Job Type: Contract
Contract Length: 6-7 Month Contract (with potential for extension)
Target Start Date: January
Work Location/Structure: Remote (local to the Northeast or Midwest preferred)
About the Opportunity:
Our client, a leader in Academic Research and Higher Education, is looking for a skilled HPC Engineer to join their team for a 6-7 month contract engagement. This project involves scaling and maintaining a critical High-Performance Computing (HPC) ecosystem used by university researchers for parallel processing, AI/ML applications, and massive data transfers. This is a high-impact role that requires a self-motivated, tenured professional who can immediately contribute to the stability and efficiency of a complex, large-scale research computing environment.
Key Responsibilities & Deliverables:
This role is focused on the successful completion of specific tasks and deliverables. Your responsibilities will include:
- Maintain the entire HPC ecosystem, including system specification, provisioning, OS installation (Rocky Linux), and managing updates/changes to approximately 200 Linux systems. This includes login/file transfer nodes, compute nodes, job schedulers (Slurm), and virtualization (VMware).
- Utilize configuration management and security best practices to maintain all systems using Ansible and the Werewolf cluster management system.
- Manage the Globus data transfer software and support the storage team with Vast and TrueNad Storage maintenance. Provide support for data indexing tools like Starburst.
- Maintain and support user-facing HPC web gateways and research tools (e.g., Open OnDemand, Jupyter Notebook/Lab/Hub, FastX, OpenXDMod).

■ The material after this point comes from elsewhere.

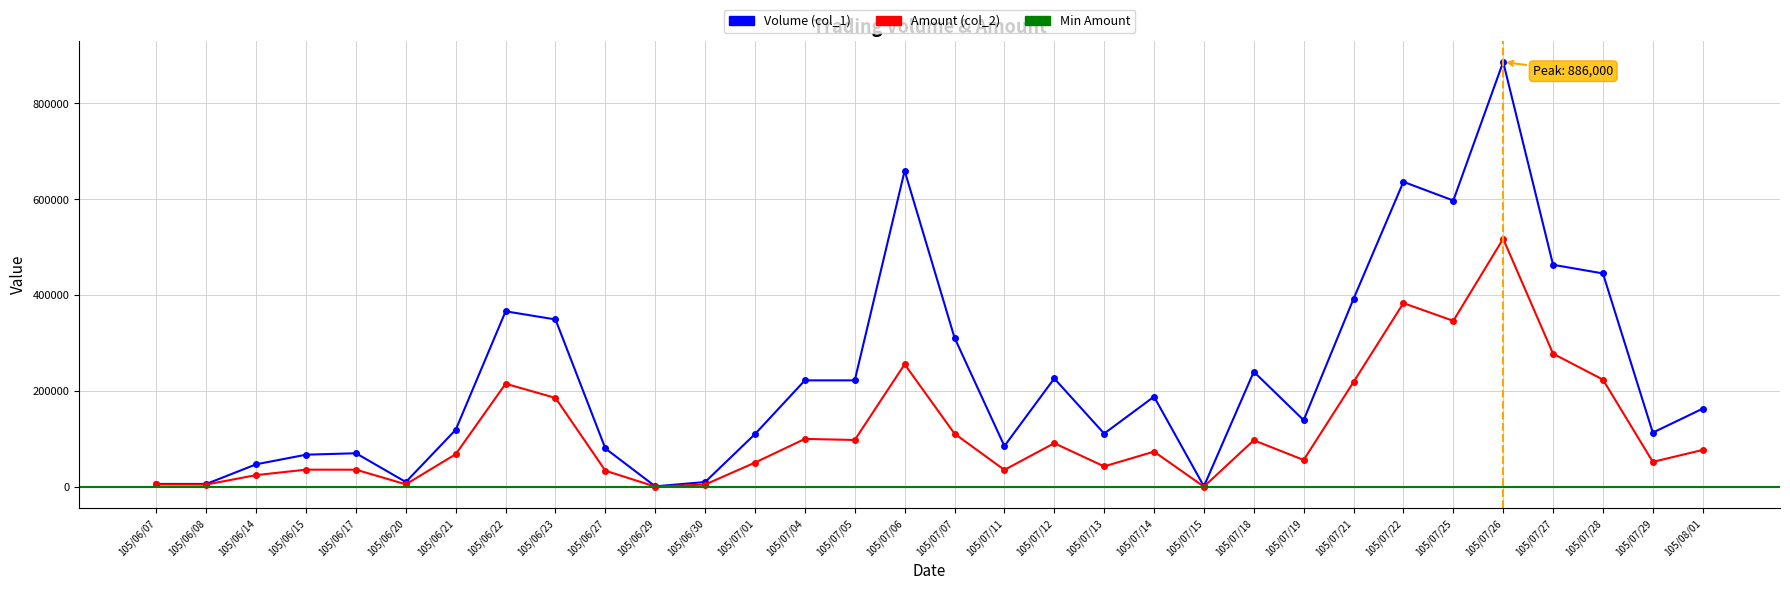

List the labels in order of Volume (col_1) value, largest first.

105/07/26, 105/07/06, 105/07/22, 105/07/25, 105/07/27, 105/07/28, 105/07/21, 105/06/22, 105/06/23, 105/07/07, 105/07/18, 105/07/12, 105/07/04, 105/07/05, 105/07/14, 105/08/01, 105/07/19, 105/06/21, 105/07/29, 105/07/13, 105/07/01, 105/07/11, 105/06/27, 105/06/17, 105/06/15, 105/06/14, 105/06/20, 105/06/30, 105/06/07, 105/06/08, 105/06/29, 105/07/15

- Respond to outage/urgent systems issues and develop/document continual operational improvements in the HPC system administration service. Assist with vendor management as needed.
We are looking for someone with a proven track record of successful contract engagements. The ideal candidate will have:
- 5+ years of experience in a similar role within a large-scale enterprise or research environment, with a "tenured" approach to system administration.

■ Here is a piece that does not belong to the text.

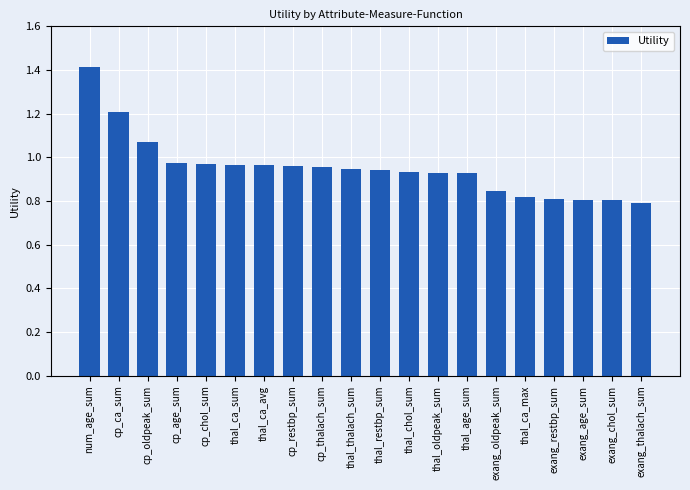

At which category does the chart reach its peak across all series?

num_age_sum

- Deep expertise in Linux Systems Administration, Ansible, and HPC cluster management tools like Werewolf and the Slurm job scheduler. This isn't a learning role—you need to be a subject matter expert.

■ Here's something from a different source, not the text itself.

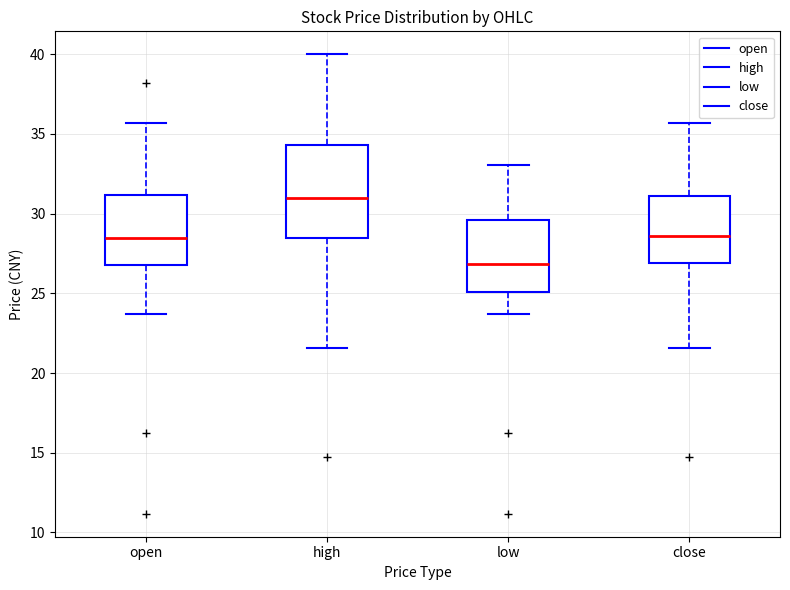

Which box has the highest median line?

high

- Demonstrated ability to work autonomously and manage your own time effectively to meet project goals and handle critical system issues.
- Experience installing and maintaining common research computing frameworks and software, particularly AI/ML/DL libraries (TensorFlow, PyTorch) and container platforms.
- Familiarity with high-performance storage solutions like Vast Storage and TrueNad Storage, and experience with Globus or a strong willingness to quickly learn.
- Strong communication skills to provide clear and concise status updates to the project team and technical expertise regarding network, storage administration, and data center issues.
- Scripting proficiency in Shell or Python is a plus.